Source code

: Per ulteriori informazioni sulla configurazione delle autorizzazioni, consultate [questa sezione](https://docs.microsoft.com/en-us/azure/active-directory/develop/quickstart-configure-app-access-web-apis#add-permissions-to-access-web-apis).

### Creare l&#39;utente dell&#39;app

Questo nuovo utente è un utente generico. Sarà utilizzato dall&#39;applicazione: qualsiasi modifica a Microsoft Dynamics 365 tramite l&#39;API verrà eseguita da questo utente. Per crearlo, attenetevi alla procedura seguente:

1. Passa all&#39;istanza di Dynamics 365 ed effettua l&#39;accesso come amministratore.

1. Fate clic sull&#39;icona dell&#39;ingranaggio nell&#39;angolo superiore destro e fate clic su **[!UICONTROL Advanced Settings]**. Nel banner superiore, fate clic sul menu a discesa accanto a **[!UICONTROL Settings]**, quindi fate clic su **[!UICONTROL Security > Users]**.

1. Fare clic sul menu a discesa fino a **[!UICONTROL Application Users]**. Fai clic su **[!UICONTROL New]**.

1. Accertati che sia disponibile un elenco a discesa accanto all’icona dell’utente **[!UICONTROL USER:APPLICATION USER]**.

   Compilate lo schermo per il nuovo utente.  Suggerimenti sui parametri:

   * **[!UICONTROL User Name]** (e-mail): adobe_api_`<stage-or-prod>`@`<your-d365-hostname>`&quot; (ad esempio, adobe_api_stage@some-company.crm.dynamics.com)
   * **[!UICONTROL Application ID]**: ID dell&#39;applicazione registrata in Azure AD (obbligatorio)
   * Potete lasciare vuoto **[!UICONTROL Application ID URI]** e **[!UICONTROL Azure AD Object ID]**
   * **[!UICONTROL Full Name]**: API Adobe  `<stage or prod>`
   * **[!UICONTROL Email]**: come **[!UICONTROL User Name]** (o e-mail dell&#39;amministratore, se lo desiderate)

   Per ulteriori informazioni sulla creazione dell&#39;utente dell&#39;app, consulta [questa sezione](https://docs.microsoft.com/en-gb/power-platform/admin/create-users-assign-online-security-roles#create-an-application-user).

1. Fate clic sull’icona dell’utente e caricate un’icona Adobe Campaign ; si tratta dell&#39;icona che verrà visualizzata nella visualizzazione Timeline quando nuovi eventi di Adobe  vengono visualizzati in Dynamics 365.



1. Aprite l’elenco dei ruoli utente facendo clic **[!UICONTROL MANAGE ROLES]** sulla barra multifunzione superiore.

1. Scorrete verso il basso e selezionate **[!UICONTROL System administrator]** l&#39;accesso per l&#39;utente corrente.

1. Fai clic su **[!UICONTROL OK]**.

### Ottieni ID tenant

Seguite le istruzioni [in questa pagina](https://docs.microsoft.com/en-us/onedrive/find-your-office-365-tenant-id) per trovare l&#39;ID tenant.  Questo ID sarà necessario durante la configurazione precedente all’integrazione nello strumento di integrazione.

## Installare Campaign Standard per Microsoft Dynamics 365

○ ○ ○ ○

Task instructions: Once more, write out the entries exactly as they were written.

Result of the task:
Source code

: Per ulteriori informazioni sulla configurazione delle autorizzazioni, consultate [questa sezione](https://docs.microsoft.com/en-us/azure/active-directory/develop/quickstart-configure-app-access-web-apis#add-permissions-to-access-web-apis).

### Creare l&#39;utente dell&#39;app

Questo nuovo utente è un utente generico. Sarà utilizzato dall&#39;applicazione: qualsiasi modifica a Microsoft Dynamics 365 tramite l&#39;API verrà eseguita da questo utente. Per crearlo, attenetevi alla procedura seguente:

1. Passa all&#39;istanza di Dynamics 365 ed effettua l&#39;accesso come amministratore.

1. Fate clic sull&#39;icona dell&#39;ingranaggio nell&#39;angolo superiore destro e fate clic su **[!UICONTROL Advanced Settings]**. Nel banner superiore, fate clic sul menu a discesa accanto a **[!UICONTROL Settings]**, quindi fate clic su **[!UICONTROL Security > Users]**.

1. Fare clic sul menu a discesa fino a **[!UICONTROL Application Users]**. Fai clic su **[!UICONTROL New]**.

1. Accertati che sia disponibile un elenco a discesa accanto all’icona dell’utente **[!UICONTROL USER:APPLICATION USER]**.

   Compilate lo schermo per il nuovo utente.  Suggerimenti sui parametri:

   * **[!UICONTROL User Name]** (e-mail): adobe_api_`<stage-or-prod>`@`<your-d365-hostname>`&quot; (ad esempio, adobe_api_stage@some-company.crm.dynamics.com)
   * **[!UICONTROL Application ID]**: ID dell&#39;applicazione registrata in Azure AD (obbligatorio)
   * Potete lasciare vuoto **[!UICONTROL Application ID URI]** e **[!UICONTROL Azure AD Object ID]**
   * **[!UICONTROL Full Name]**: API Adobe  `<stage or prod>`
   * **[!UICONTROL Email]**: come **[!UICONTROL User Name]** (o e-mail dell&#39;amministratore, se lo desiderate)

   Per ulteriori informazioni sulla creazione dell&#39;utente dell&#39;app, consulta [questa sezione](https://docs.microsoft.com/en-gb/power-platform/admin/create-users-assign-online-security-roles#create-an-application-user).

1. Fate clic sull’icona dell’utente e caricate un’icona Adobe Campaign ; si tratta dell&#39;icona che verrà visualizzata nella visualizzazione Timeline quando nuovi eventi di Adobe  vengono visualizzati in Dynamics 365.



1. Aprite l’elenco dei ruoli utente facendo clic **[!UICONTROL MANAGE ROLES]** sulla barra multifunzione superiore.

1. Scorrete verso il basso e selezionate **[!UICONTROL System administrator]** l&#39;accesso per l&#39;utente corrente.

1. Fai clic su **[!UICONTROL OK]**.

### Ottieni ID tenant

Seguite le istruzioni [in questa pagina](https://docs.microsoft.com/en-us/onedrive/find-your-office-365-tenant-id) per trovare l&#39;ID tenant.  Questo ID sarà necessario durante la configurazione precedente all’integrazione nello strumento di integrazione.

## Installare Campaign Standard per Microsoft Dynamics 365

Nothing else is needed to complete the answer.